Exercice proposé 1 » Comment traduire en anglais cette phrase de la critique de The Host : « Des années plus tard, une bête gigantesque et affamée attaque les riverains et la famille picaresque des Park, héros malgré eux. » ?

The Host

2006 / Ressortie le 8 mars 2023

© The Jokers

Alors que la prochaine œuvre de Bong Joon-ho se fait toujours désirer, les salles françaises s’offrent la ressortie de The Host, paru 17 ans plus tôt et bénéficiant d’une cure de jouvence 4K. Voilà l’occasion de redécouvrir le réalisateur sud-coréen en pleine jeunesse et aux rênes d’un blockbuster multi-face qui brisa tous les records d’audience en Corée mais demeura assez confidentiel chez nous. Plus d’une décennie avant le triomphe planétaire de Parasite, Bong Joon-ho prouvait-il déjà son génie ?

Ne tergiversons pas : la réponse est oui, preuve en est la première séquence. Dans un laboratoire anonyme, si insalubre qu’on se croirait être dans une morgue, deux scientifiques déversent des produits chimiques périmés dans le lavabo, conscient que les égouts rejoignent le fleuve du Han et sa faune. Des années plus tard, une bête gigantesque et affamée attaque les riverains et la famille picaresque des Park, héros malgré eux. En contre-courant des films d’actions de son époque avec leurs montages survoltés et leur shaky caméraThe Host utilise un montage fluide, un grand angle qui dévoile tout et des travellings amples qui viennent interrompre des gros plans extrêmes sur des visages tordus de peine. Il trompe même nos attentes en montrant la créature dès l’introduction, en plein jour, difforme et majestueuse, faisant fi de toutes les règles de ces films voulant retarder l’apparition de la menace. La maîtrise de la caméra, calme et posée, tranche avec le chaos de la foule en panique, de la sauvagerie de l’animal et des individualités burlesques de chaque membre de la famille Park, et permet d’ouvrir le film avec une maestria narrative et visuelle sans points morts.

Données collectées
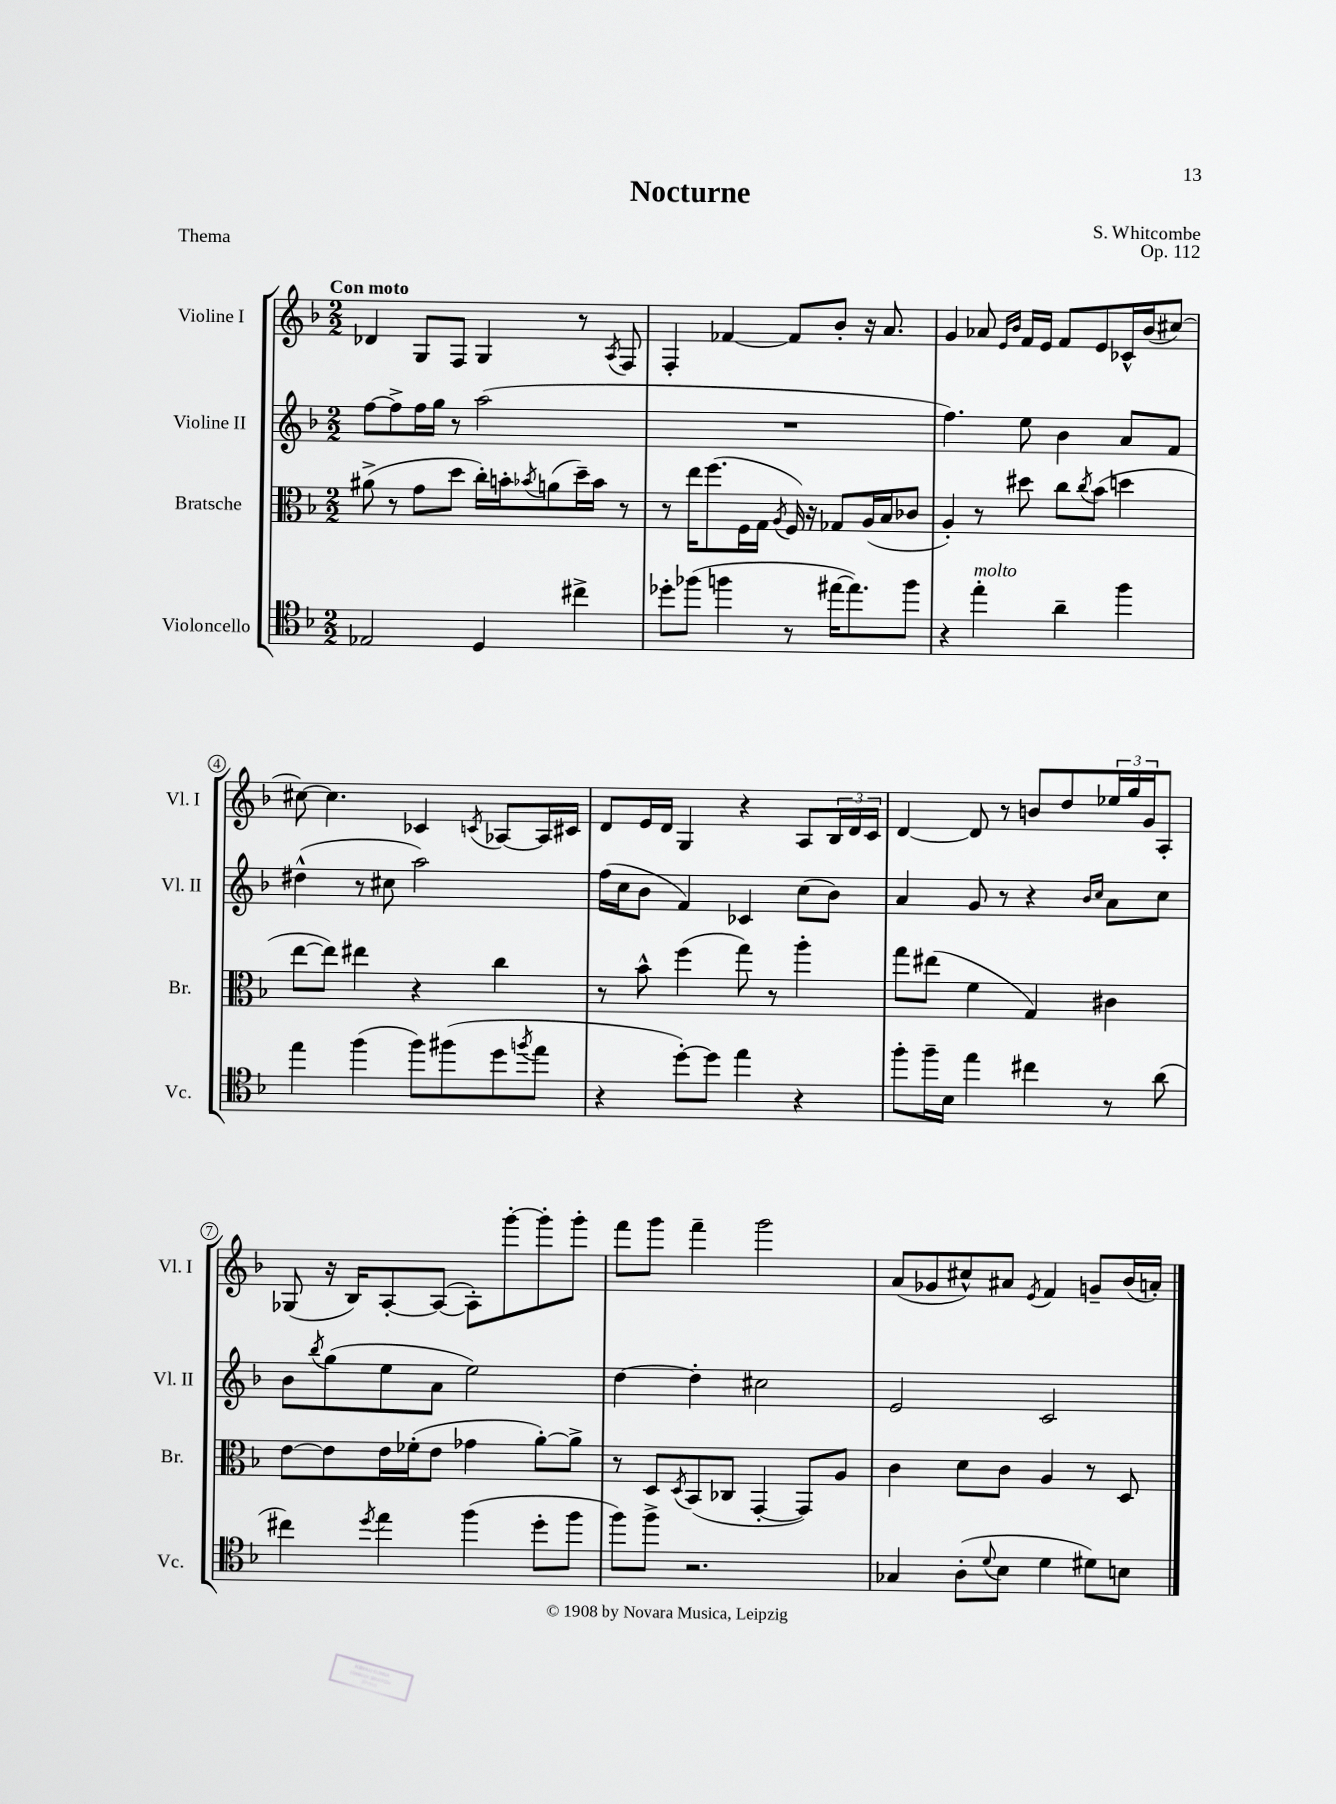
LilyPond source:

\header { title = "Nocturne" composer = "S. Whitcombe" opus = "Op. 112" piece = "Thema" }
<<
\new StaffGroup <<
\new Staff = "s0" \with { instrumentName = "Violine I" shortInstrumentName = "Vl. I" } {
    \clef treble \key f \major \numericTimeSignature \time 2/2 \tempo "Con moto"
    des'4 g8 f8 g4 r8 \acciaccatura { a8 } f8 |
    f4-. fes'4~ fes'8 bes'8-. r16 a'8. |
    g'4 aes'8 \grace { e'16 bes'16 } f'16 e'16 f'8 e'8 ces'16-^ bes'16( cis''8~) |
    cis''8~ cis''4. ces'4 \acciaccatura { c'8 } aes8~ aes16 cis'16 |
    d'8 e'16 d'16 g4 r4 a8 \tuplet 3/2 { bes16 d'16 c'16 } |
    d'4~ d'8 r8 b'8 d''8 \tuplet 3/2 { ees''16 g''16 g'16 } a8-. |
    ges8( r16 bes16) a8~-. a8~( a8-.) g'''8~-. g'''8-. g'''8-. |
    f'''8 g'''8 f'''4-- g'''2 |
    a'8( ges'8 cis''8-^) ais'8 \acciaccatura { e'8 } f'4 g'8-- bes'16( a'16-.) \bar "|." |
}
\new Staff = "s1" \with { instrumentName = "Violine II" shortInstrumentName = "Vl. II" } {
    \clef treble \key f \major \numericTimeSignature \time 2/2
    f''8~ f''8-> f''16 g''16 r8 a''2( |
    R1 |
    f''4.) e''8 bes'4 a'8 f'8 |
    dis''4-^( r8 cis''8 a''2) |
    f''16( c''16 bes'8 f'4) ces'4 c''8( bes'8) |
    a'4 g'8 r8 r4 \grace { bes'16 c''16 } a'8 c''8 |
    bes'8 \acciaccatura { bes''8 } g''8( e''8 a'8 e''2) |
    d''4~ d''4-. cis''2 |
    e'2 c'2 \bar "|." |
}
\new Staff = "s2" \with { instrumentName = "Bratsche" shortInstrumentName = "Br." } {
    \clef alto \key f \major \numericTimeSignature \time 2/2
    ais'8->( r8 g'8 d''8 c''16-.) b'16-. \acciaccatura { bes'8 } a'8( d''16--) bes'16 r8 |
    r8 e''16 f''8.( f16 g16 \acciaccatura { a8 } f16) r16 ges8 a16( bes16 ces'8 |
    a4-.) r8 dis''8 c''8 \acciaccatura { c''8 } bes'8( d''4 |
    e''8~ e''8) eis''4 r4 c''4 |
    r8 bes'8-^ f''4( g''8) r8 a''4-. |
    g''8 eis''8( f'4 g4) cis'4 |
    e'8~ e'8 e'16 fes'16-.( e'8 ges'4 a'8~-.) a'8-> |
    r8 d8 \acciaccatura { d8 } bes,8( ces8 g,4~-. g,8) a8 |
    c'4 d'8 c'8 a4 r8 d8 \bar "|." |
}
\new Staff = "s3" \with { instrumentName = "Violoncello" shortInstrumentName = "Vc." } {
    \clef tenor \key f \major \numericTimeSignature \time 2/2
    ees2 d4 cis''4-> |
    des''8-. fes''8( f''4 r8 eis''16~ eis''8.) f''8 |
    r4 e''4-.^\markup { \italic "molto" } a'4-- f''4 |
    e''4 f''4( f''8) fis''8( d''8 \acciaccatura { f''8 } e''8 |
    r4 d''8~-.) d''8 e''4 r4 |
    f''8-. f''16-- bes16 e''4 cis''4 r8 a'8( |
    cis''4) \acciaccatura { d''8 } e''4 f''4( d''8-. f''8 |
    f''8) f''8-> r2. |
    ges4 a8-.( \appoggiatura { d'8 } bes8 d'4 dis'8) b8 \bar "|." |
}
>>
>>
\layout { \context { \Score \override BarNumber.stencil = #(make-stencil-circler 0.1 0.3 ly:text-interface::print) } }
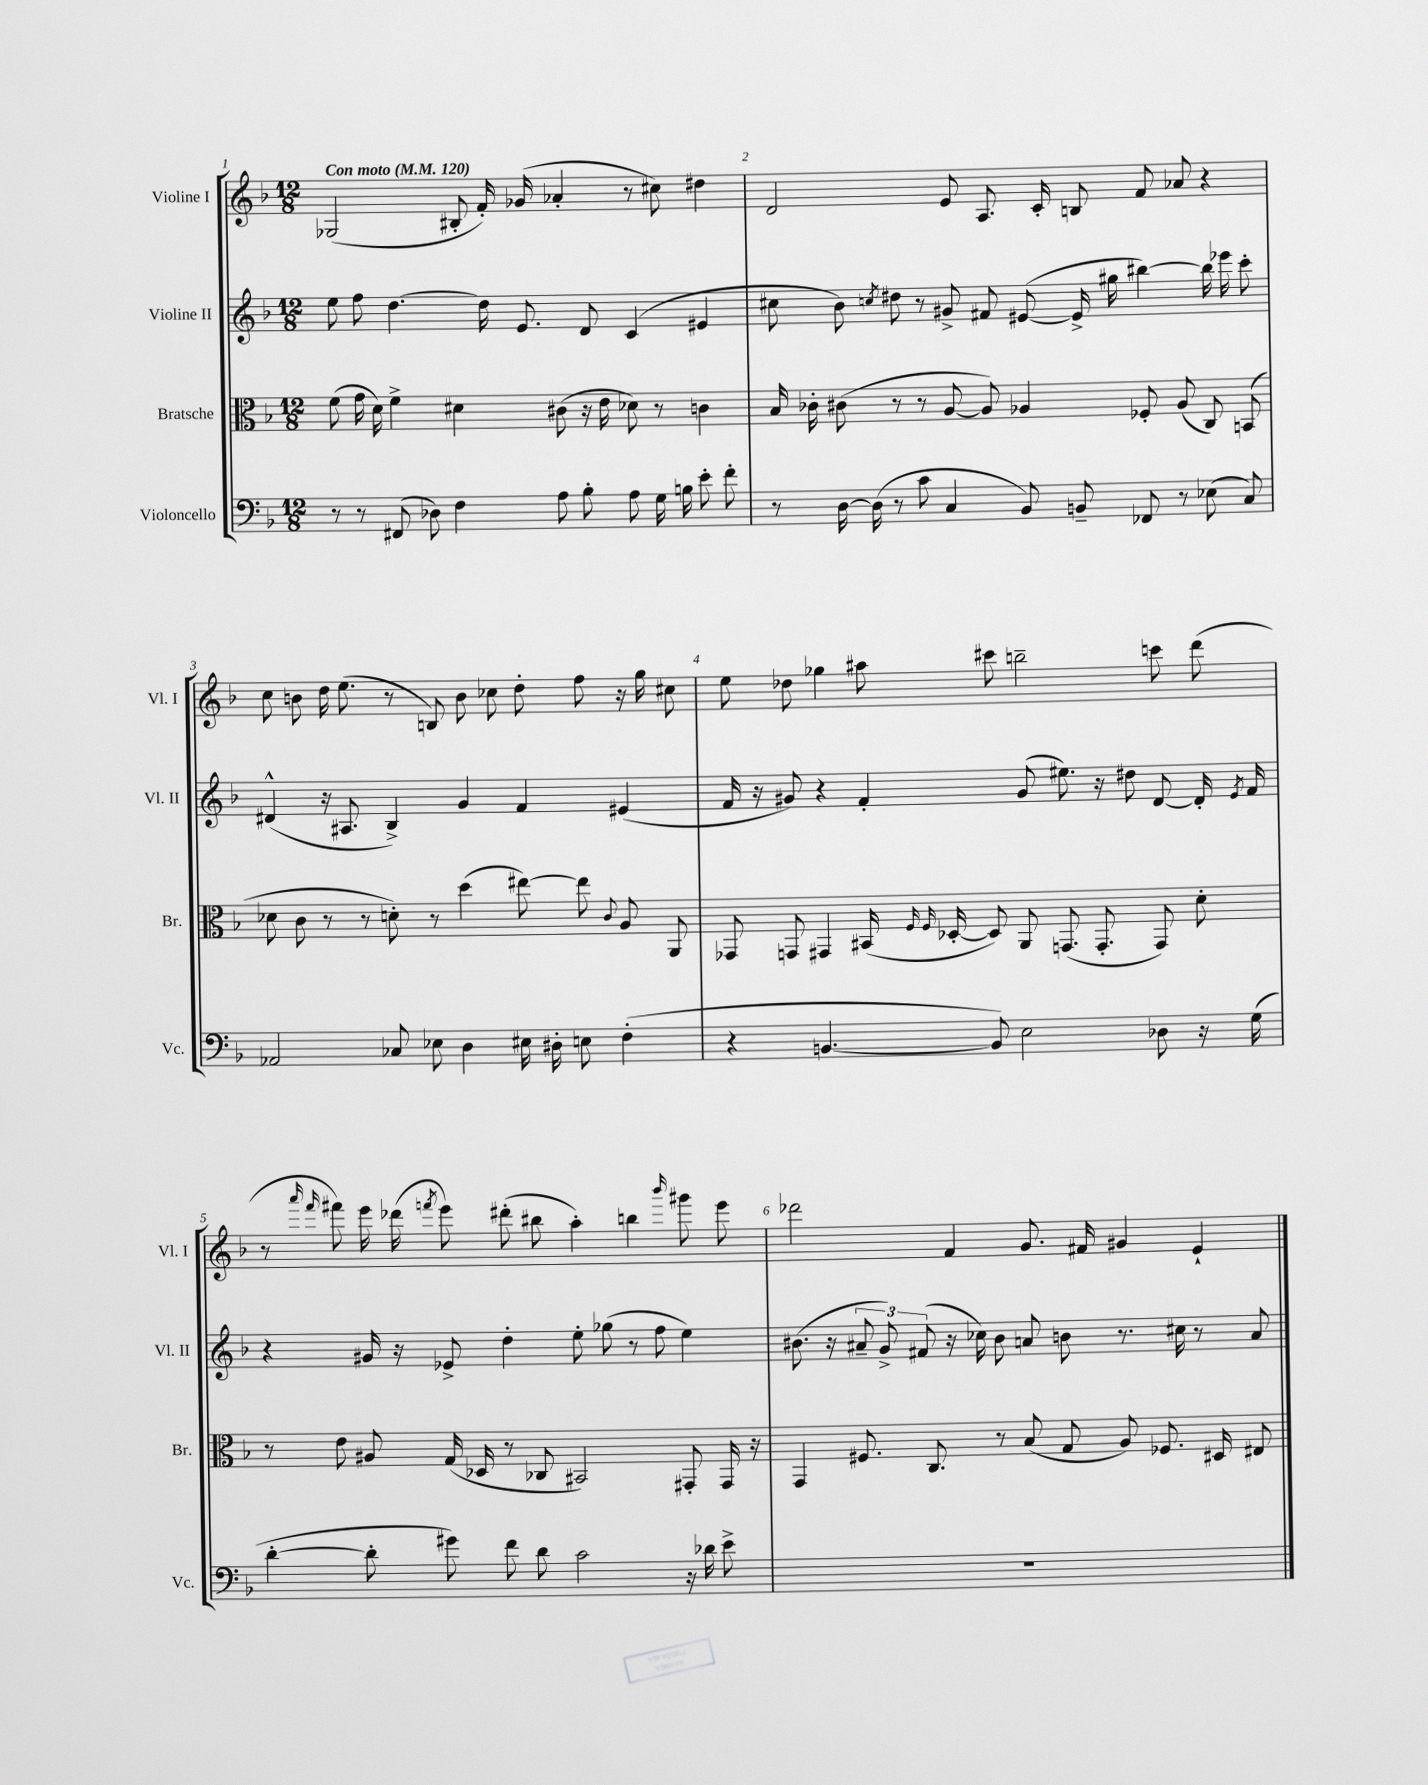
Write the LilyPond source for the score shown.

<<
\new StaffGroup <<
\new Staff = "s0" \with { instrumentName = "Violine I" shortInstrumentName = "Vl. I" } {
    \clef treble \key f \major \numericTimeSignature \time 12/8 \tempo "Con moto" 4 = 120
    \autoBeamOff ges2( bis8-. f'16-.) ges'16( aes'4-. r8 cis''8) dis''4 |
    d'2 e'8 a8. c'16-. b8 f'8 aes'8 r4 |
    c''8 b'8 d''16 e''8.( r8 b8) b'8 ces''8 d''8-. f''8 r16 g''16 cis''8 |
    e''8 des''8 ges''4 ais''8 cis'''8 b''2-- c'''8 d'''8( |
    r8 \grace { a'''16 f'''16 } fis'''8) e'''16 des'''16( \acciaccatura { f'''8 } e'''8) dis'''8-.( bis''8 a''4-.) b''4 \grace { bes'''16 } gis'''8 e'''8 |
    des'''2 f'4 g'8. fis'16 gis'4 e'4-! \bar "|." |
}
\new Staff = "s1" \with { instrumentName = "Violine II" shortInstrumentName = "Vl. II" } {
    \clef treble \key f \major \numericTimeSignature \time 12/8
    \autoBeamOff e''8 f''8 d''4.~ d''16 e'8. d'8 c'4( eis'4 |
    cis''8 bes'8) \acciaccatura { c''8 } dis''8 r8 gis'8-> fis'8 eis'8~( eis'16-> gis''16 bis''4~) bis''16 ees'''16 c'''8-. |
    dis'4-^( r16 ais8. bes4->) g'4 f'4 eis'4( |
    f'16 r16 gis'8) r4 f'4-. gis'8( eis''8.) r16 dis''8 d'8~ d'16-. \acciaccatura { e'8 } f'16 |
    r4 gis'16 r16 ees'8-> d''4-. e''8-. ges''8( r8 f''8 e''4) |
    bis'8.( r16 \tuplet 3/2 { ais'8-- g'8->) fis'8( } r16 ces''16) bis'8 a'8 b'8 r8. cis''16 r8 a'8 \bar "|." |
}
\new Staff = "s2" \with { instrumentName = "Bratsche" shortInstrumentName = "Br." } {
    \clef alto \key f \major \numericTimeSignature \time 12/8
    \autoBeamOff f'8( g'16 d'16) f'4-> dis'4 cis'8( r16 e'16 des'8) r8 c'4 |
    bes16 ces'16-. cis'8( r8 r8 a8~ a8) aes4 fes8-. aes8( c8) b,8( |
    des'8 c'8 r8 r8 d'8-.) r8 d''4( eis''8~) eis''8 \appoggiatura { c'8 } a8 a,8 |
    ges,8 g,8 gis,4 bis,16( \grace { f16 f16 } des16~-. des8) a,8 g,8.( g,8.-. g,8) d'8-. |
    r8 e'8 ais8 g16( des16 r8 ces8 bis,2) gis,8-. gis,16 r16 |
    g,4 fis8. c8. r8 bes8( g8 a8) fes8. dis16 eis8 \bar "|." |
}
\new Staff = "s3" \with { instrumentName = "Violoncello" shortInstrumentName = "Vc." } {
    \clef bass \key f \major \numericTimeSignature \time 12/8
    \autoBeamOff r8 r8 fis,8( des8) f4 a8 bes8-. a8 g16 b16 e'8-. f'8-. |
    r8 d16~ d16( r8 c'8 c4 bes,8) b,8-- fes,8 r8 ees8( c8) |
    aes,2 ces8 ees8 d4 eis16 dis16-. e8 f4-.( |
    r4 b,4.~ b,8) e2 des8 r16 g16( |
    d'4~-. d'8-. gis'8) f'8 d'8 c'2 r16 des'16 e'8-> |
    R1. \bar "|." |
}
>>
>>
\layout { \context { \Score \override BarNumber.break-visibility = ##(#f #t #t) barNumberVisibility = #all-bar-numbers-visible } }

Exercice proposé 2 » Quelles lignes des données ci-dessus contiennent la chaîne « autoBeamOff » ? Montrez-les toutes en tenant compte de la casse.

Réponse attendue 1 » Years later, a gigantic, starving beast attacks the local residents and the picaresque Park family, heroes in spite of themselves.

Réponse attendue 2 »
    \autoBeamOff ges2( bis8-. f'16-.) ges'16( aes'4-. r8 cis''8) dis''4 |
    \autoBeamOff e''8 f''8 d''4.~ d''16 e'8. d'8 c'4( eis'4 |
    \autoBeamOff f'8( g'16 d'16) f'4-> dis'4 cis'8( r16 e'16 des'8) r8 c'4 |
    \autoBeamOff r8 r8 fis,8( des8) f4 a8 bes8-. a8 g16 b16 e'8-. f'8-. |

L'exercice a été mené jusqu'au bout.